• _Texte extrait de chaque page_
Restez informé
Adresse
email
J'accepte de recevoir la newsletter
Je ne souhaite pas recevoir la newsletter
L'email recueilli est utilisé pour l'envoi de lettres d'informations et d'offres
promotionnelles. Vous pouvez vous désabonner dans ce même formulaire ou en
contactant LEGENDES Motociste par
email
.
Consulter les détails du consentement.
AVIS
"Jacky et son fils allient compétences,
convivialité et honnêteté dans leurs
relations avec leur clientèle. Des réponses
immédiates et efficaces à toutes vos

• _Consigne_
Recopiez à l'identique toutes les lignes ci-dessus.

• _Corrigé_
Restez informé
Adresse
email
J'accepte de recevoir la newsletter
Je ne souhaite pas recevoir la newsletter
L'email recueilli est utilisé pour l'envoi de lettres d'informations et d'offres
promotionnelles. Vous pouvez vous désabonner dans ce même formulaire ou en
contactant LEGENDES Motociste par
email
.
Consulter les détails du consentement.
AVIS
"Jacky et son fils allient compétences,
convivialité et honnêteté dans leurs
relations avec leur clientèle. Des réponses
immédiates et efficaces à toutes vos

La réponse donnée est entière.